# Hurricane Clips



## Termite (Apr 13, 2008)

They passed you but told you to install truss clips? Funny. 

The bad thing is that there is no industry standard. It totally depends on the truss being anchored, and the potential uplift reaction (in pounds) at each end of the truss. Truss clips are typically installed at each truss.

A 16d toenail through the truss into the top plate gives you something like 90 pounds of uplift resistance, which isn't much. Something like this gives a really good amount of strength.








These Simpson h2.5's are probably the most commonly used, albeit a bit weaker. They'd probably do just fine for 80% of truss applications.


----------



## Termite (Apr 13, 2008)

Or are you talking about H clips that go between the roof sheathing?








I'd be shocked if the inspector passed your framing inspection without the sheathing in place! 

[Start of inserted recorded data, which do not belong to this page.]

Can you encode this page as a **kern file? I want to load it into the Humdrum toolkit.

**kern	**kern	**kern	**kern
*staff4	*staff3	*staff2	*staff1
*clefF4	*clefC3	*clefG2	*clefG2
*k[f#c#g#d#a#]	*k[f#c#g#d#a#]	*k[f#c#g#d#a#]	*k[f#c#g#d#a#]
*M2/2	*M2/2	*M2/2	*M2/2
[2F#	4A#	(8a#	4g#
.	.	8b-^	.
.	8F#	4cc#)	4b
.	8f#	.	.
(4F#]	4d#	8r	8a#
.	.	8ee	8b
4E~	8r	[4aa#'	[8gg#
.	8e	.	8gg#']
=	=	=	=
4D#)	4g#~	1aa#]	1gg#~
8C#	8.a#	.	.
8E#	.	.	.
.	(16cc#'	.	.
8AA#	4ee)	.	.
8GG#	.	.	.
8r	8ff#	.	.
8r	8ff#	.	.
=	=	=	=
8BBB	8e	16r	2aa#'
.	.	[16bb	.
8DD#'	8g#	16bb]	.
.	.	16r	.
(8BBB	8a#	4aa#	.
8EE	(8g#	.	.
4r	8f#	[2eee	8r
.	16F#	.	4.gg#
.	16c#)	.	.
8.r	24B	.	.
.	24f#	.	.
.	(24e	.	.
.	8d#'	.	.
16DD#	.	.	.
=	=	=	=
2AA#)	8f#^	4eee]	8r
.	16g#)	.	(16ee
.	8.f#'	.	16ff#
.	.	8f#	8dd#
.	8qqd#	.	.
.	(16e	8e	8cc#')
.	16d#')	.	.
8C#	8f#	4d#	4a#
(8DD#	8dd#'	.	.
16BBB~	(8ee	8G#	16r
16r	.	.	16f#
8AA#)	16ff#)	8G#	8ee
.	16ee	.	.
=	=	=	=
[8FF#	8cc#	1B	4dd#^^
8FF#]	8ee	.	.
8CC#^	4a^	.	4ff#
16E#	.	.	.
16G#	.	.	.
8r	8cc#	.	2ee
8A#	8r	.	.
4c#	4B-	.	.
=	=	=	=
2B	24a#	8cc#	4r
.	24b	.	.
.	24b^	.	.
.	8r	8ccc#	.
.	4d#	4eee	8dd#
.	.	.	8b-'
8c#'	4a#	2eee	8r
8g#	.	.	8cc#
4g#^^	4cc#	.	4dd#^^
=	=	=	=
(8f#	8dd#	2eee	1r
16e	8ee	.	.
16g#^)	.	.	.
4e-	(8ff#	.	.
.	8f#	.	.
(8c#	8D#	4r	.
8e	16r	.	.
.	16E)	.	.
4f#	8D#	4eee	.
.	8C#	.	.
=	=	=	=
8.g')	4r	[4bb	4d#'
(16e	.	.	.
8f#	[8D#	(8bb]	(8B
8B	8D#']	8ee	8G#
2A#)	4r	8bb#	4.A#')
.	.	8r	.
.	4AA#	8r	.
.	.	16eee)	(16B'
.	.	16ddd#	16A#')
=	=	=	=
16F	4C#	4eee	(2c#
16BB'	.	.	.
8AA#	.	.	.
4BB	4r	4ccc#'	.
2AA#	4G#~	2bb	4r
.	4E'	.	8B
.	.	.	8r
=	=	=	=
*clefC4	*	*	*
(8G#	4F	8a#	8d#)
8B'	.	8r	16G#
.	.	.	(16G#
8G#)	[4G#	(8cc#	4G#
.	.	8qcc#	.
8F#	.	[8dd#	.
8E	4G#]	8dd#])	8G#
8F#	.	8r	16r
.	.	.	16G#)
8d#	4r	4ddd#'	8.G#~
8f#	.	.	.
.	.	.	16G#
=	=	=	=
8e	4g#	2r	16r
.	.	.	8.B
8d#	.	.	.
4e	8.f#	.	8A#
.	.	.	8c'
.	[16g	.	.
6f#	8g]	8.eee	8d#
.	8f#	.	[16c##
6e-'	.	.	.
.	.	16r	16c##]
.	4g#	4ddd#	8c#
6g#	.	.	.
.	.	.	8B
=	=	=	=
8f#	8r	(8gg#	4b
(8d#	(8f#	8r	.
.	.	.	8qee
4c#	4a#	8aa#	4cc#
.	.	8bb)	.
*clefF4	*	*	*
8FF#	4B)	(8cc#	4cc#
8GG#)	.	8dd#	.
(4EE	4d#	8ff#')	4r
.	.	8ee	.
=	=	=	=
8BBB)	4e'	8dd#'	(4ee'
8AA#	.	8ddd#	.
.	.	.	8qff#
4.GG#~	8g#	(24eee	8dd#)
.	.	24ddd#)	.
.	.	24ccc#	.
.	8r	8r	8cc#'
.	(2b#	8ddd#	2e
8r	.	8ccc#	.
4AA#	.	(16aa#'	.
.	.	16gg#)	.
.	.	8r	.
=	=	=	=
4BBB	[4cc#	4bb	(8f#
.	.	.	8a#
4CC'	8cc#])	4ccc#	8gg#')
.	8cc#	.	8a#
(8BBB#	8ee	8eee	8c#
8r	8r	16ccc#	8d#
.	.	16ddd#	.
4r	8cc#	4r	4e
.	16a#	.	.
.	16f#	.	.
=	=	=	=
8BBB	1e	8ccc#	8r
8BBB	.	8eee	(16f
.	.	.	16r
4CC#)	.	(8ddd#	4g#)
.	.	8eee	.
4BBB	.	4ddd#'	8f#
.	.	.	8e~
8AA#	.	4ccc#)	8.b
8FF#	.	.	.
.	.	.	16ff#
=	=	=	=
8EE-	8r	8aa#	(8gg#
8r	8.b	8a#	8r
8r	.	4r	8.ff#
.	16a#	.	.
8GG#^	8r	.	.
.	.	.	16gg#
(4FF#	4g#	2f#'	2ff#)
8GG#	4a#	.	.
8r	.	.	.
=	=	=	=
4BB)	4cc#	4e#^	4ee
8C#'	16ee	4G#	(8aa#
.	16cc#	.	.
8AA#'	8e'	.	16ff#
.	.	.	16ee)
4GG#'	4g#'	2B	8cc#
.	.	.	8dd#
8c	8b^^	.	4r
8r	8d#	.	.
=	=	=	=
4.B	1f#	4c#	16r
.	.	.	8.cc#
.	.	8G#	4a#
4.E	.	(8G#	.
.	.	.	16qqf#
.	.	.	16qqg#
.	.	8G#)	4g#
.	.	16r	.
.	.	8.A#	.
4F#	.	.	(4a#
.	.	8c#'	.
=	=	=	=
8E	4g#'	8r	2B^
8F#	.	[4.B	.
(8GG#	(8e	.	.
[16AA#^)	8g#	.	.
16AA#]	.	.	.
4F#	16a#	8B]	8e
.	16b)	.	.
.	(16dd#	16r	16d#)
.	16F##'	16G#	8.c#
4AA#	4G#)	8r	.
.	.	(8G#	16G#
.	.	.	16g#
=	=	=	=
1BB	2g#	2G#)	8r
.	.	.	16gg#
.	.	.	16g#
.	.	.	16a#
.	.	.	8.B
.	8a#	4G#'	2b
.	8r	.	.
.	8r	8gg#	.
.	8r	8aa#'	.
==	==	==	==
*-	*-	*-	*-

One clip is required per span (one between each truss) on 1/2" and 5/8" roof sheathing. They're not required by code, however. Purely optional.


----------



## Jim64conv (May 31, 2008)

Thanks KC, the top pic looks like what he described. He told me a couple of minor things I needed to have in place before the final inspect, but he could see that I was doing everything overkill to code ( The whole house is AC BX and 3/4 conduit,all metal boxes, 4" waste mains, 2" lav waste, no wet vents ect.) so he could see I wasn't trying to cut corners. So those plates should be on every truss then?

Thanks Jim


----------



## Termite (Apr 13, 2008)

Yup, every truss. They're small. If you have a compressor and a palm nailer you'll be done before you know it. If not, use hand-driven 10dx1-1/2" "teco" nails...Sold with the joist hangers. No roofing nails, screws, or otherwise.


----------



## Jim64conv (May 31, 2008)

Thanks for the info KC!


----------